Before next Wednesday could come along, we had to have next Monday.  That was Oncology telephone consultation day.  She was a bit late ringing, and apologised, then explained that she had been talking about me with a colleague.  My PSA was up a bit to 0.5, what to do?  This meant that there were still active cancer cells lurking in there, which we’ve known all along.  But now they’ve got a new toy to play with at Oncology: a PSMA PET-CT scan. 

Apparently this can detect escaped prostate cancer cells in whatever part of the body they have snuck off to.  But in order to get a clear indication of what might be happening they need to give the prostate a break from the assault it’s been enduring from the hormone treatment.  So she wants me to come off the prostap and have another blood test in 12 weeks; depending on the results from that, they’ll either give or not give me a PSMA scan.  Apparently this type of scan is nuclear, and is very much better at accurately detecting any metastases than previous scans.  PSMA stands for “prostate-specific membrane antigens”.

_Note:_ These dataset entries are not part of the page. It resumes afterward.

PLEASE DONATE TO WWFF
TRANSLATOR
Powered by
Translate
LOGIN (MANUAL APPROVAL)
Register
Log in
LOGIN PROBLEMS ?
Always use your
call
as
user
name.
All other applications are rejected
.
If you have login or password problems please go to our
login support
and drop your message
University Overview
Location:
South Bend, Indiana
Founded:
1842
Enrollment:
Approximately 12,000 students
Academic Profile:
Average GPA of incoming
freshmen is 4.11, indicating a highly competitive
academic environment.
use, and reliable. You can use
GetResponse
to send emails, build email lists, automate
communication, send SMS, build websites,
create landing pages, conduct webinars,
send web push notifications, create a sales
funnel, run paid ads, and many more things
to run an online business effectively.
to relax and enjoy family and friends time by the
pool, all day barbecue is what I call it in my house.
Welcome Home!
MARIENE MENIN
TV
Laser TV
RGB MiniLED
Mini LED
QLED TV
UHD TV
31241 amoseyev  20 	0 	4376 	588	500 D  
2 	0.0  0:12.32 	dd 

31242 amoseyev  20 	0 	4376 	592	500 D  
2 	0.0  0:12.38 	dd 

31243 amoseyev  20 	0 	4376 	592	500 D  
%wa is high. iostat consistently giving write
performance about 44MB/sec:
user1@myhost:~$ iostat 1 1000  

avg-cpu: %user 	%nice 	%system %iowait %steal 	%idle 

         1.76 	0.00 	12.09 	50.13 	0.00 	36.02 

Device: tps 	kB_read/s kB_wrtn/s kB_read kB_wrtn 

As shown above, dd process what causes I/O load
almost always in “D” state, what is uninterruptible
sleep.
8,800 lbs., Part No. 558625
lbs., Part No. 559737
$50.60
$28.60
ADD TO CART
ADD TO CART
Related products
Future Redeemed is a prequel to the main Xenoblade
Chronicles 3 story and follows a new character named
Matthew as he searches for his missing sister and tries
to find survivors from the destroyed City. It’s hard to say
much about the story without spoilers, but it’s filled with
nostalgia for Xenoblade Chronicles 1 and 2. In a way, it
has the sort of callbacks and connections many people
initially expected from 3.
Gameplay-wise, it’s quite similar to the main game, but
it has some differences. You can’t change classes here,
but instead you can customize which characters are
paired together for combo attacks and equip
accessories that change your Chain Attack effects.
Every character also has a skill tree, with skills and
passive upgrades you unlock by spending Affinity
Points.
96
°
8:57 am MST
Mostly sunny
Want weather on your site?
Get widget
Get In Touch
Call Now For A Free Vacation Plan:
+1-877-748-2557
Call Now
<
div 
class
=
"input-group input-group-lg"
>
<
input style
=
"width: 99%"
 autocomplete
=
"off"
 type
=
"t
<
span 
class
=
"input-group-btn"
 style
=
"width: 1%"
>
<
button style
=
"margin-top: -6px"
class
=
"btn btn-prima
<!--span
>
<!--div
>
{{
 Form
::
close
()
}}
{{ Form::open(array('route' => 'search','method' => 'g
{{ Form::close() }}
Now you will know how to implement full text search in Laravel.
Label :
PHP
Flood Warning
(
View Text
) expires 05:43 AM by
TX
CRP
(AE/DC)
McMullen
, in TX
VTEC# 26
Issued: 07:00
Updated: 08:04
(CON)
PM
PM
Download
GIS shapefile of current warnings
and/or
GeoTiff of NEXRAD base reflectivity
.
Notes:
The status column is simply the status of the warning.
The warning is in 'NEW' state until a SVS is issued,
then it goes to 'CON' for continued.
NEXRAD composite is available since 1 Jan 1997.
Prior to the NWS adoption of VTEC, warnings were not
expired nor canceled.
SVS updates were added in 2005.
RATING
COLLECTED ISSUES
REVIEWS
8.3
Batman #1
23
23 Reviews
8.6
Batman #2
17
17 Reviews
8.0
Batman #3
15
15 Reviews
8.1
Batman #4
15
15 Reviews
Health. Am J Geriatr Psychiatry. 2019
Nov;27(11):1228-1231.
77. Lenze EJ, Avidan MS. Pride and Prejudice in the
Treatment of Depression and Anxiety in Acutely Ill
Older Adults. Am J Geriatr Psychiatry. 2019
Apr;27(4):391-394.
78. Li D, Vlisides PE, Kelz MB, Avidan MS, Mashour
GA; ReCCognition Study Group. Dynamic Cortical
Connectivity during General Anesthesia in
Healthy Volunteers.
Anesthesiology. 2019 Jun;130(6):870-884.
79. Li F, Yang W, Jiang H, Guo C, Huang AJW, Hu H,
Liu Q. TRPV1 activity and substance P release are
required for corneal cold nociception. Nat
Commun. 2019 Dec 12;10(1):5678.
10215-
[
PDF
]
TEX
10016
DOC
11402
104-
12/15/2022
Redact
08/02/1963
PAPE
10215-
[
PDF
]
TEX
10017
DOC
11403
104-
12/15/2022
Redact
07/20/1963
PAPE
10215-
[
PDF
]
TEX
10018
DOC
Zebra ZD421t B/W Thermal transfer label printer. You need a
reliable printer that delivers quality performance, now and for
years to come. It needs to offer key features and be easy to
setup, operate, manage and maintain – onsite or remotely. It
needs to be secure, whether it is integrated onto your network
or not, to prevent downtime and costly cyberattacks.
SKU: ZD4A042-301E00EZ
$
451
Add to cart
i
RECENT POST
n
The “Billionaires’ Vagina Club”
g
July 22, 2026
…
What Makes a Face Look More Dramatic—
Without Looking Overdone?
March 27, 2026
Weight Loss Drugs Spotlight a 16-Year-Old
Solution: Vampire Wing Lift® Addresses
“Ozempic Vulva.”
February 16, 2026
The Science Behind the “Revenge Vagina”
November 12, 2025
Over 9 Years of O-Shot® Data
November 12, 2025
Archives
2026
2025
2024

In spite of my being on a diet to lose weight, all my bloods were good, with liver and kidney in good shape, and no signs at all of diabetes.  Cholesterol could be a bit lower, but was more or less the same as always.  Although she seemed quite positive about all this, for me it was another addition to the cancer-induced paranoia.  Metastases = spread.  Spread = anywhere.  Anywhere = every ache or pain that I experience from now on!

Meanwhile, next Wednesday came along, and I am healed.  It now seems that all of my strange afflictions are as healed as they’ll ever be.  So while all these other weird and wonderful things have been going on in my medical world, and prostate cancer was just a background noise that I wasn’t paying much attention to, like a big bad penny it has suddenly reappeared and filled the void left by all the other problems being resolved.

I was kind of hoping that I could have a break from fresh medical procedures once all my wounds were healed.  Yes, I know, prostap and regular bloods, monitoring for years and years like my uncle has had.  But I suppose that’s the whole point of monitoring – is there something that needs doing, or something that could be done better?  We’ll find out in about three months’ time.